Brickett, director of planning for the Maine Department of Transportation, spoke to a sea of people sitting in their cars and watching online at the Lewiston Auburn Metropolitan Chamber of Commerce breakfast.
“Right now at the department, we are adapting — that seems to be a running theme of today,” she said. “We’re really operating under what we’re calling ‘business unusual’ — we have most of our office workers working from home, and in general our full system has been impacted by COVID-19.”
In March, when the pandemic hit, vehicle traffic dropped by about 50% of 2019 levels, she said. Air travel fell by more than 75%.
“Just last week, our traffic volume statewide was down about 9.5% for that same week in 2019, so this indicates a slow return to normal highway travel,” Brickett said. “Air travel has improved, but it’s still down by about 65% from 2019 levels, so returning to normal will take an extended period of time. Similarly, we’re seeing other challenges with passenger trail modes and transit which are down by more than 80%.”
With less travel, the state’s highway fund is projected to be down $40 million, or about 12%, this fiscal year and down $30 million for the next two years after.
“This is the deepest and most sudden drop in the highway fund revenue in memory,” she said. “On the aviation side, with lack of travel, aviation fuel tax revenues and other revenues from the multi-modal program are expected to be significantly down as well.”
DOT is working on a plan to address the shortfalls and, she said, due to the lighter traffic and competitive contractor pricing “we were actually able to add some projects this year and we’ve continued to deliver all of our planned work, that’s both capital, operational and administrative, which has really been a bright spot in this current environment and economy.
“It’s time to MacGyver,” Brickett added. “On some of our lower-priority, lower-volume corridors, we may need to consider some lighter treatments than we otherwise would have: Patching until normal treatment and light capital paving, at the same time, we need to invest in areas that are redeveloping and where people are moving.
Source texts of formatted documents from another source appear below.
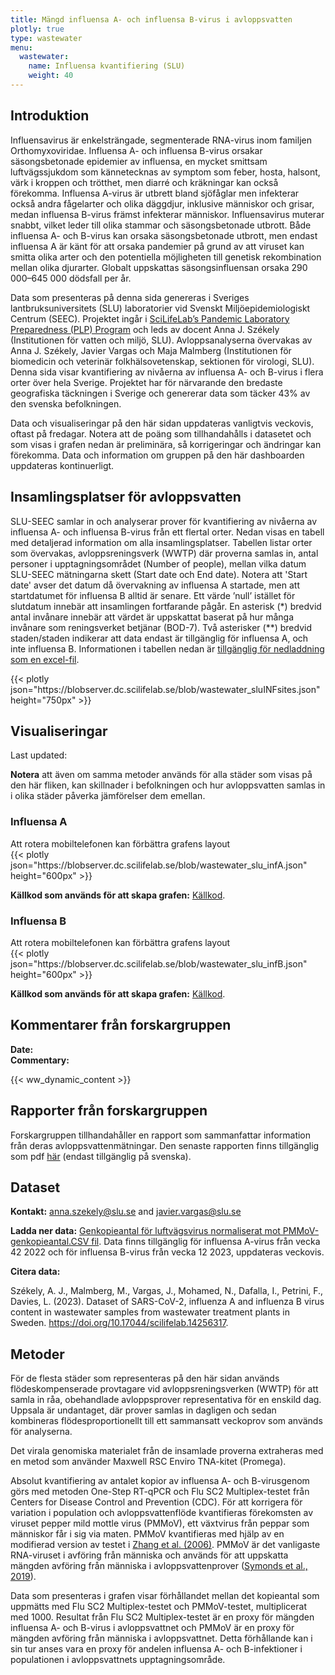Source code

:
 ```yaml
---
title: Mängd influensa A- och influensa B-virus i avloppsvatten
plotly: true
type: wastewater
menu:
  wastewater:
    name: Influensa kvantifiering (SLU)
    weight: 40
---
```


## Introduktion

Influensavirus är enkelsträngade, segmenterade RNA-virus inom familjen Orthomyxoviridae. Influensa A- och influensa B-virus orsakar säsongsbetonade epidemier av influensa, en mycket smittsam luftvägssjukdom som kännetecknas av symptom som feber, hosta, halsont, värk i kroppen och trötthet, men diarré och kräkningar kan också förekomma. Influensa A-virus är utbrett bland sjöfåglar men infekterar också andra fågelarter och olika däggdjur, inklusive människor och grisar, medan influensa B-virus främst infekterar människor. Influensavirus muterar snabbt, vilket leder till olika stammar och säsongsbetonade utbrott. Både influensa A- och B-virus kan orsaka säsongsbetonade utbrott, men endast influensa A är känt för att orsaka pandemier på grund av att viruset kan smitta olika arter och den potentiella möjligheten till genetisk rekombination mellan olika djurarter. Globalt uppskattas säsongsinfluensan orsaka 290 000–645 000 dödsfall per år.

Data som presenteras på denna sida genereras i Sveriges lantbruksuniversitets (SLU) laboratorier vid Svenskt Miljöepidemiologiskt Centrum (SEEC). Projektet ingår i <a target="_blank" href="https://www.pathogens.se/resources/">SciLifeLab’s Pandemic Laboratory Preparedness (PLP) Program</a> och leds av docent Anna J. Székely (Institutionen för vatten och miljö, SLU). Avloppsanalyserna övervakas av Anna J. Székely, Javier Vargas och Maja Malmberg (Institutionen för biomedicin och veterinär folkhälsovetenskap, sektionen för virologi, SLU). Denna sida visar kvantifiering av nivåerna av influensa A- och B-virus i flera orter över hela Sverige. Projektet har för närvarande den bredaste geografiska täckningen i Sverige och genererar data som täcker 43% av den svenska befolkningen.

Data och visualiseringar på den här sidan uppdateras vanligtvis veckovis, oftast på fredagar. Notera att de poäng som tillhandahålls i datasetet och som visas i grafen nedan är preliminära, så korrigeringar och ändringar kan förekomma. Data och information om gruppen på den här dashboarden uppdateras kontinuerligt.

## Insamlingsplatser för avloppsvatten

SLU-SEEC samlar in och analyserar prover för kvantifiering av nivåerna av influensa A- och influensa B-virus från ett flertal orter. Nedan visas en tabell med detaljerad information om alla insamlingsplatser. Tabellen listar orter som övervakas, avloppsreningsverk (WWTP) där proverna samlas in, antal personer i upptagningsområdet (Number of people), mellan vilka datum SLU-SEEC mätningarna skett (Start date och End date). Notera att 'Start date' avser det datum då övervakning av influensa A startade, men att startdatumet för influensa B alltid är senare. Ett värde ’null’ istället för slutdatum innebär att insamlingen fortfarande pågår. En asterisk (\*) bredvid antal invånare innebär att värdet är uppskattat baserat på hur många invånare som reningsverket betjänar (BOD-7). Två asterisker (\*\*) bredvid staden/staden indikerar att data endast är tillgänglig för influensa A, och inte influensa B. Informationen i tabellen nedan är [tillgänglig för nedladdning som en excel-fil](https://blobserver.dc.scilifelab.se/blob/SLU_INF_collection_sites.xlsx).

<div class="plot_wrapper mb-3">
  <div class="table-responsive">{{< plotly json="https://blobserver.dc.scilifelab.se/blob/wastewater_sluINFsites.json" height="750px" >}}</div>
</div>

## Visualiseringar

<div class="alert alert-info">Last updated: <span id="last_modified_slu_flu"></span></div>

**Notera** att även om samma metoder används för alla städer som visas på den här fliken, kan skillnader i befolkningen och hur avloppsvatten samlas in i olika städer påverka jämförelser dem emellan.

### Influensa A

<div class="d-md-none alert alert-info">
  Att rotera mobiltelefonen kan förbättra grafens layout
</div>

<div class="plot_wrapper mb-3">
  <div class="table-responsive">{{< plotly json="https://blobserver.dc.scilifelab.se/blob/wastewater_slu_infA.json" height="600px" >}}</div>
</div>

**Källkod som används för att skapa grafen:** [Källkod](https://github.com/ScilifelabDataCentre/pathogens-portal-visualisations/blob/main/wastewater/combined_slu_influenza_a.py).

### Influensa B

<div class="d-md-none alert alert-info">
  Att rotera mobiltelefonen kan förbättra grafens layout
</div>

<div class="plot_wrapper mb-3">
  <div class="table-responsive">{{< plotly json="https://blobserver.dc.scilifelab.se/blob/wastewater_slu_infB.json" height="600px" >}}</div>
</div>

**Källkod som används för att skapa grafen:** [Källkod](https://github.com/ScilifelabDataCentre/pathogens-portal-visualisations/blob/main/wastewater/combined_slu_influenza_b.py).

## Kommentarer från forskargruppen

<div><b>Date:</b> <span id="slu_flu_comment_date"></span><br><b>Commentary:</b> <span id="slu_flu_comment"></span></div>

{{< ww_dynamic_content >}}

## Rapporter från forskargruppen

Forskargruppen tillhandahåller en rapport som sammanfattar information från deras avloppsvattenmätningar. Den senaste rapporten finns tillgänglig som pdf [här](https://blobserver.dc.scilifelab.se/blob/Latest_weekly_report_SEEC-SLU.pdf) (endast tillgänglig på svenska).

## Dataset

**Kontakt:** <anna.szekely@slu.se> and <javier.vargas@slu.se>

**Ladda ner data:** [Genkopieantal för luftvägsvirus normaliserat mot PMMoV-genkopieantal.CSV fil](https://raw.githubusercontent.com/ScilifelabDataCentre/pathogens-portal/develop/static/ww_data_temp/SLU_wastewater_data.csv). Data finns tillgänglig för influensa A-virus från vecka 42 2022 och för influensa B-virus från vecka 12 2023, uppdateras veckovis.

**Citera data:**

Székely, A. J., Malmberg, M., Vargas, J., Mohamed, N., Dafalla, I., Petrini, F., Davies, L. (2023). Dataset of SARS-CoV-2, influenza A and influenza B virus content in wastewater samples from wastewater treatment plants in Sweden. <https://doi.org/10.17044/scilifelab.14256317>.

## Metoder

För de flesta städer som representeras på den här sidan används flödeskompenserade provtagare vid avloppsreningsverken (WWTP) för att samla in råa, obehandlade avloppsprover representativa för en enskild dag. Uppsala är undantaget, där prover samlas in dagligen och sedan kombineras flödesproportionellt till ett sammansatt veckoprov som används för analyserna.

Det virala genomiska materialet från de insamlade proverna extraheras med en metod som använder Maxwell RSC Enviro TNA-kitet (Promega).

Absolut kvantifiering av antalet kopior av influensa A- och B-virusgenom görs med metoden One-Step RT-qPCR och Flu SC2 Multiplex-testet från Centers for Disease Control and Prevention (CDC). För att korrigera för variation i population och avloppsvattenflöde kvantifieras förekomsten av viruset pepper mild mottle virus (PMMoV), ett växtvirus från peppar som människor får i sig via maten. PMMoV kvantifieras med hjälp av en modifierad version av testet i [Zhang et al. (2006)](<(https://doi.org/10.1371/journal.pbio.0040003)>). PMMoV är det vanligaste RNA-viruset i avföring från människa och används för att uppskatta mängden avföring från människa i avloppsvattenprover ([Symonds et al., 2019](<(https://doi.org/10.1371/journal.ppat.1007639)>)).

Data som presenteras i grafen visar förhållandet mellan det kopieantal som uppmätts med Flu SC2 Multiplex-testet och PMMoV-testet, multiplicerat med 1000. Resultat från Flu SC2 Multiplex-testet är en proxy för mängden influensa A- och B-virus i avloppsvattnet och PMMoV är en proxy för mängden avföring från människa i avloppsvattnet. Detta förhållande kan i sin tur anses vara en proxy för andelen influensa A- och B-infektioner i populationen i avloppsvattnets upptagningsområde.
So we’re looking at investments that support the growth of villages, to support local economies and quality of life and attract new citizens.”
Airport funding for existing services appears stable, she said.
Maine is in the midst of developing a long-range aviation plan, this year taking an inventory of assets and needs, and for the next two years determining where best to make investments.
“This region is really a great example of a multi-modal system that moves and transports goods and supports the economy, both regionally throughout the state and to international markets,” Brickett said. “We have this airport, which is a regional airport and an important distribution point for UPS. It can serve business travelers through charter services. Both cities are accessible by I-95. You really have good access in all directions, making the region a real gateway to western Maine markets.”
Asked about bringing long talked about passenger rail service to Lewiston-Auburn, she said an initial study had been finished “and right now we’re discussing a partnership to do an economic evaluation of passenger rail to this area.”